The distilled MLP often beats its teacher. This might seem counterintuitive, but it happens regularly. On Amazon-Photo with a GCN teacher, the teacher achieves 90.7% accuracy while the InfGraND student reaches 94.2%. The distillation process, guided by influence, helps the student generalize better than the teacher in many cases.

Massive improvements over vanilla MLPs. Compared to MLPs trained without distillation, InfGraND improves accuracy by an average of 12.6% in transductive settings and 9.3% in inductive settings.

Speed without sacrifice. Here’s where it gets practical:

Accuracy vs Inference Time Figure 5: Trade-off between accuracy and inference time. InfGraND achieves higher accuracy than GNN variants while being 6-14x faster.

InfGraND achieves 4.3% higher accuracy than GraphSAGE while being 8.56x faster. Compared to GAT, it’s 4.8% more accurate and 13.89x faster. You get better results with dramatically lower latency.

Performance in Label-Scarce Settings

Real-world graphs often have very few labeled nodes. We tested InfGraND with only 10%, 20%, and 40% of the original training labels.

Label-Scarce Performance Figure 6: Performance comparison under label-scarce settings. InfGraND consistently outperforms GLNN across different label rates.

InfGraND outperforms GLNN by an average of 4.17% across these label-scarce scenarios.

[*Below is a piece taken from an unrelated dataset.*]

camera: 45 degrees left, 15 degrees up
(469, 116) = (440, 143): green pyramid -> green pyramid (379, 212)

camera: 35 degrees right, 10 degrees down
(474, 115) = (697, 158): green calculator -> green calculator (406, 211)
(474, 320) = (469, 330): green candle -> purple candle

The influence-guided objective helps the model focus on the most informative nodes when supervision is limited.

Ablation: What Contributes What?

We also isolated the contributions of each component:

ComponentEffect
Influence-guided loss onlyImproves over GLNN and vanilla MLP consistently
Feature propagation onlyLarge gains in inductive settings (+10-21% over vanilla MLP)
Full InfGraND (both)Best overall performance

Both components contribute, and they’re complementary. The influence weighting helps the model learn from the right nodes, while feature propagation gives the MLP access to structural information.

What We Learned

A few takeaways from this work:

The right question matters. Shifting from “how confident is the teacher?” to “how influential is this node?” led to consistent improvements. Sometimes reframing the problem is more valuable than building more complex solutions.

Structure can be baked in without runtime cost. The one-time feature propagation gives MLPs structural awareness at zero inference cost. This is inspired by industrial practices like embedding lookup tables — precompute what you can.

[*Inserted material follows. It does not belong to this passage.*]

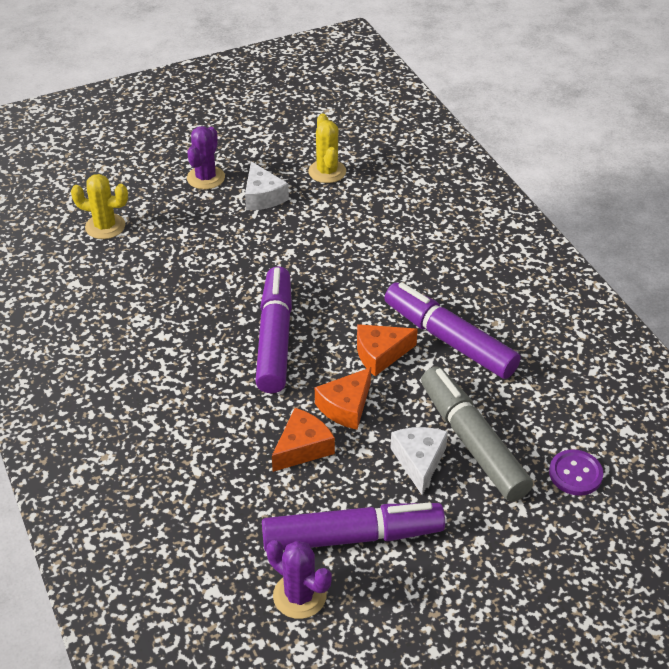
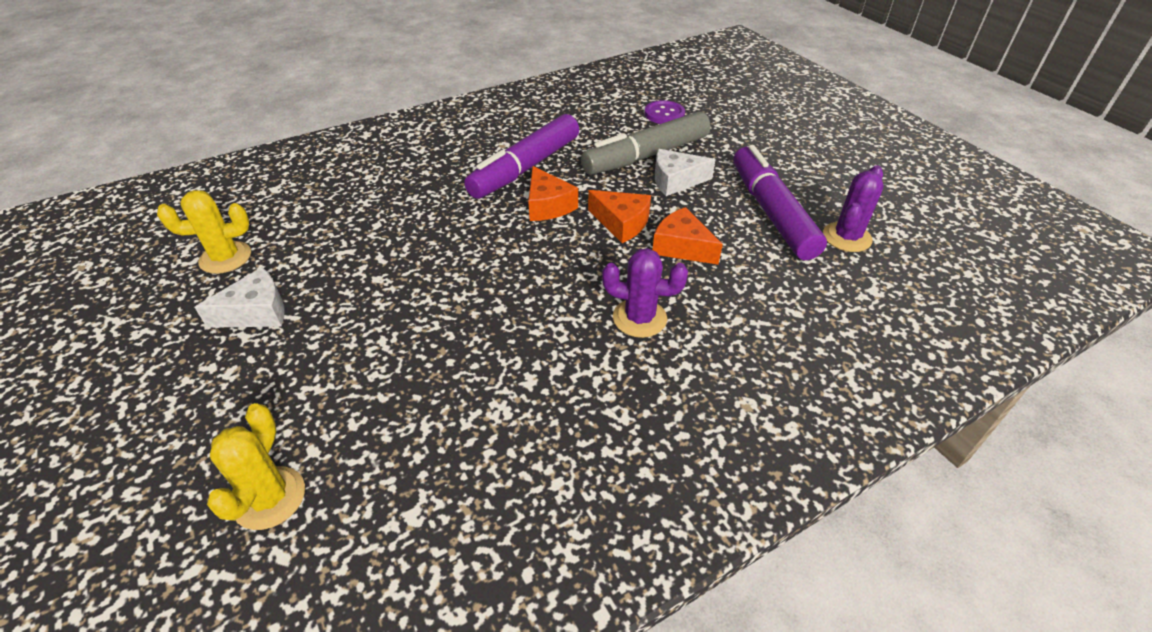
camera: 95 degrees left, 0 degrees up
(206, 178) = (185, 379): purple cactus -> purple cactus (639, 318)
(275, 338) = (529, 278): purple marker -> none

Simpler students can outperform complex teachers. With the right training signal, MLPs can exceed GNN performance while being much faster. This has real implications for deploying graph-based models in production.

Limitations and Future Directions

InfGraND currently focuses on homophilic graphs — graphs where connected nodes tend to have similar labels. Extending to heterophilic graphs, where neighbors often have different labels, is an open direction.

We’re also interested in combining influence-based discrimination with entropy-based approaches. They capture different aspects of node importance, and a hybrid method might get the best of both worlds.

Finally, applying these ideas to dynamic graphs, where structure evolves over time, presents interesting challenges for maintaining and updating influence scores efficiently.

Try It Yourself

The code is available on GitHub: https://github.com/AmEskandari/InfGraND

The paper is published in TMLR and available on OpenReview: https://openreview.net/forum?id=lfzHR3YwlD

If you’re working on graph-based applications where inference speed matters, give InfGraND a try. And if you have questions or ideas for extensions, feel free to reach out.

References

  1. Eskandari, A., Anand, A., Rashno, E., & Zulkernine, F. (2026). InfGraND: An Influence-Guided GNN-to-MLP Knowledge Distillation. Transactions on Machine Learning Research.

  2. Zhang, S., Liu, Y., Sun, Y., & Shah, N. (2022). Graph-less Neural Networks: Teaching Old MLPs New Tricks via Distillation. ICLR.

  3. Wu, L., Lin, H., Huang, Y., & Li, S. Z. (2023). Quantifying the Knowledge in GNNs for Reliable Distillation into MLPs. ICML.

  4. Kipf, T. N., & Welling, M. (2016). Semi-Supervised Classification with Graph Convolutional Networks. ICLR.

  5. Hamilton, W., Ying, Z., & Leskovec, J. (2017). Inductive Representation Learning on Large Graphs. NeurIPS.